Here, the 2008 Special Committee consisted of independent members, functioned well, “performed its duties with guidance from independent financial advisors and legal counsel,” and “acted as an effective proxy for arms-length bargaining” because it entered lengthy and contentious negotiations with Icahn in an informed manner.  Icahn did not dictate the terms of the transaction because the 2008 Special Committee improved on the terms Icahn proposed.  Using the standard of Entire Fairness, the Court ruled on the shareholders’ claim of a breach of fiduciary duty. Specifically, the Court held that XO, ACF, and Icahn did not breach their fiduciary duty because the 2008 Special Committee obtained a deal that was fair to the minority shareholders and that XO Shareholders suffered no harm from the 2008 Recapitalization’s dilution of shares.  Here, the price of XO’s common shares increased after the 2008 Recapitalization, therefore, “the market considered the transaction good for shareholders,” because the 2008 Recapitalization was fair and benefitted XO and its minority shareholders to the extent it eliminated XO’s debt and enabled XO to conserve millions of dollars in cash.

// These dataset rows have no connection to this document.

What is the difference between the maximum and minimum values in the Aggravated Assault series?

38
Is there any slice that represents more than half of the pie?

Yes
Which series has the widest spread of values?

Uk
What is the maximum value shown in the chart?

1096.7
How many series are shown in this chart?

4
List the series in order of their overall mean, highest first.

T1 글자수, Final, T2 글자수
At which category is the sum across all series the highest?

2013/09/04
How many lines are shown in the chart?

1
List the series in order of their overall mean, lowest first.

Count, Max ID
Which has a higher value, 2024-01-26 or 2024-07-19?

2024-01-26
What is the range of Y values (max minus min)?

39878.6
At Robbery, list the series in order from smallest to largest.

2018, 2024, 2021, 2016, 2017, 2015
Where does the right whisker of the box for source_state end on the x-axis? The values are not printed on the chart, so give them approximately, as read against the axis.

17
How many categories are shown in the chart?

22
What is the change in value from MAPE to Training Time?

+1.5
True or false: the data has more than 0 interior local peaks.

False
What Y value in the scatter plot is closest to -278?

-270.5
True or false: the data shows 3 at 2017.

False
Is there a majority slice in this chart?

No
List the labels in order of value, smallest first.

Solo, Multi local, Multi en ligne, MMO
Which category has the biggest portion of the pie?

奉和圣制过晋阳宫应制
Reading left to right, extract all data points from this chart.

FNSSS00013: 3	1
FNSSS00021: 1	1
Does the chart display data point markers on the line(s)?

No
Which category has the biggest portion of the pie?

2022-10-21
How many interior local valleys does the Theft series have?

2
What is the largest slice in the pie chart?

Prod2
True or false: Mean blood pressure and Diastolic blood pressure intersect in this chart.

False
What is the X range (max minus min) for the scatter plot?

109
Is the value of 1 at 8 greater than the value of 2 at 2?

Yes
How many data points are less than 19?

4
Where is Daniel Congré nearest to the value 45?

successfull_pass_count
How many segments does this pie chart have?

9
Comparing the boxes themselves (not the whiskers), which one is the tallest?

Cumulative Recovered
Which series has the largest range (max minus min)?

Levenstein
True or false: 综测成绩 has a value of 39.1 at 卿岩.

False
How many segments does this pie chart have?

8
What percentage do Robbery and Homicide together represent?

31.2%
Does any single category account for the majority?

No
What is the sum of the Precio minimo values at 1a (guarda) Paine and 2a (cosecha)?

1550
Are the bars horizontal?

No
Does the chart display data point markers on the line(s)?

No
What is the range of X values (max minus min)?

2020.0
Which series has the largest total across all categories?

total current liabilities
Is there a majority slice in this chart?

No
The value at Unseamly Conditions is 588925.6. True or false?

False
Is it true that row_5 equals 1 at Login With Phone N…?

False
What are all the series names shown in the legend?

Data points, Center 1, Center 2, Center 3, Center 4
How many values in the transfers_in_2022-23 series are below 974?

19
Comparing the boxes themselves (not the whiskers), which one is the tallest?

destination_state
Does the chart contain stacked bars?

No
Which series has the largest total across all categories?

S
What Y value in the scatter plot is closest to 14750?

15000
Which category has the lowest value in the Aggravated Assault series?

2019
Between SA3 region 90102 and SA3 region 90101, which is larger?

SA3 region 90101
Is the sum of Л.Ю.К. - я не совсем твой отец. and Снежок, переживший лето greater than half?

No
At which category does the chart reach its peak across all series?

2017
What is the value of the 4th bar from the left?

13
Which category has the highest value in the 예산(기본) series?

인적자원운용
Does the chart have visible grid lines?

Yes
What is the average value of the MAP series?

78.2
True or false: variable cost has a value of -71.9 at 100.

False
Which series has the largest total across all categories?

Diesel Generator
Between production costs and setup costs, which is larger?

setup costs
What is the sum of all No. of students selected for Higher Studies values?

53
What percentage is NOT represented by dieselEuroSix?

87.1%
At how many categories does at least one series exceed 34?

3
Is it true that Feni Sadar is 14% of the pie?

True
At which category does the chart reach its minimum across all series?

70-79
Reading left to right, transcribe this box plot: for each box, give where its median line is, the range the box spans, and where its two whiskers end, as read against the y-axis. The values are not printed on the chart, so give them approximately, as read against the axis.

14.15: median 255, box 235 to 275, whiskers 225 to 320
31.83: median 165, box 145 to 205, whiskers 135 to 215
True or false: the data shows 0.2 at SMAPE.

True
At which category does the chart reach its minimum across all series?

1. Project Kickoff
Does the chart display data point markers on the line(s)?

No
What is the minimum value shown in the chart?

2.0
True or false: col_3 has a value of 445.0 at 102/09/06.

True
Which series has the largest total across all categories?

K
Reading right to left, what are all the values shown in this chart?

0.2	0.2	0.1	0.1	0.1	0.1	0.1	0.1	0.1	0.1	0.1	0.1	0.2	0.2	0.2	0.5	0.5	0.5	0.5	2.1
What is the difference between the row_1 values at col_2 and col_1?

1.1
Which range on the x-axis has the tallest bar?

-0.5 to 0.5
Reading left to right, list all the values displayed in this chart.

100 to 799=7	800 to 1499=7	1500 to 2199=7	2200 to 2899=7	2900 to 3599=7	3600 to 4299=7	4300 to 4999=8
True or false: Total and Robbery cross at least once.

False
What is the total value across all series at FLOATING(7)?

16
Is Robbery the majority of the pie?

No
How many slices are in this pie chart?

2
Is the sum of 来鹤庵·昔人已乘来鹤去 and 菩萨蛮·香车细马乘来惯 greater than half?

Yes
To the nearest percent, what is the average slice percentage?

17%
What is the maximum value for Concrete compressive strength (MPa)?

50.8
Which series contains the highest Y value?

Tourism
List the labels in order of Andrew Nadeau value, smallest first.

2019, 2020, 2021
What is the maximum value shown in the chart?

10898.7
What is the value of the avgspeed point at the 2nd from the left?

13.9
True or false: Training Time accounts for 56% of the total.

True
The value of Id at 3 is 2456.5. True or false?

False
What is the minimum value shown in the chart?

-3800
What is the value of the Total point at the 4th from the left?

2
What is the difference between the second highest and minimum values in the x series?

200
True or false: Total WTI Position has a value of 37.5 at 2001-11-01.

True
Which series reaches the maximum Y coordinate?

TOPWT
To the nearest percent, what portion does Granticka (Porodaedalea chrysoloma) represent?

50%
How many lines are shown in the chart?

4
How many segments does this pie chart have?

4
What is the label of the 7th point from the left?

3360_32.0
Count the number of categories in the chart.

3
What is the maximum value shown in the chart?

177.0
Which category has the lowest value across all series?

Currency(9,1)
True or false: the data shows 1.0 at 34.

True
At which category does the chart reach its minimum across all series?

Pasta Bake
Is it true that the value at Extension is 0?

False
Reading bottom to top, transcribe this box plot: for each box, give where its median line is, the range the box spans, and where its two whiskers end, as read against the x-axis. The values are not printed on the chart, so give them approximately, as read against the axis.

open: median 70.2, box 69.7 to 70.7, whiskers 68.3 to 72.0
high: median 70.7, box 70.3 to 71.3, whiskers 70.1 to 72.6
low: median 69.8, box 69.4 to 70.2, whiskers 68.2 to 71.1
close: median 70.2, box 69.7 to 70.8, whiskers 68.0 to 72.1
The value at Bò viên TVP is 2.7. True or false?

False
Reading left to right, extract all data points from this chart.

Second, the Court concluded the 2008 Recapitalization and 2011 Merger were fairly priced because XO received fair consideration.  In the context of shareholder derivative actions, a commercial transaction comports with fair price when the controlling shareholder does not dictate the terms of the transaction and when the committee exercised real bargaining power at an arms-length.  In addition to an independent and disinterested committee, the 2011 Special Committee engaged in “heated, arm-length negotiations” with ACF which resulted in an offer price that “was far above the valuation range provided by its independent financial advisor.”  Therefore, the Court deemed the 2011 Merger was entirely fair to XO and in the best interests of its minority shareholders.

Third, the Court found that XO’s shareholders failed to prove unjust enrichment.  To prove unjust enrichment, a party must prove that: other parties were enriched at the expense of the party XO; (2) that it is against equity and good conscience to permit the moving party to gain what is sought to be recovered.  Here, the net operating losses were of higher value to Icahn than to anyone else and Icahn did not benefit from any of XO’s net operating losses at Plaintiffs’ expense.  Thus, Icahn was not enriched.  As to the second element, the Court noted that it would “not be against equity and good conscience to allow Icahn to keep the tax benefits he acquired from the net operating losses.”

Therefore, the Court dismissed the complaints with prejudice.

Youlu Zheng v. Icahn, Index No. 650499/10, 10/28/2016 (Ramos, J.)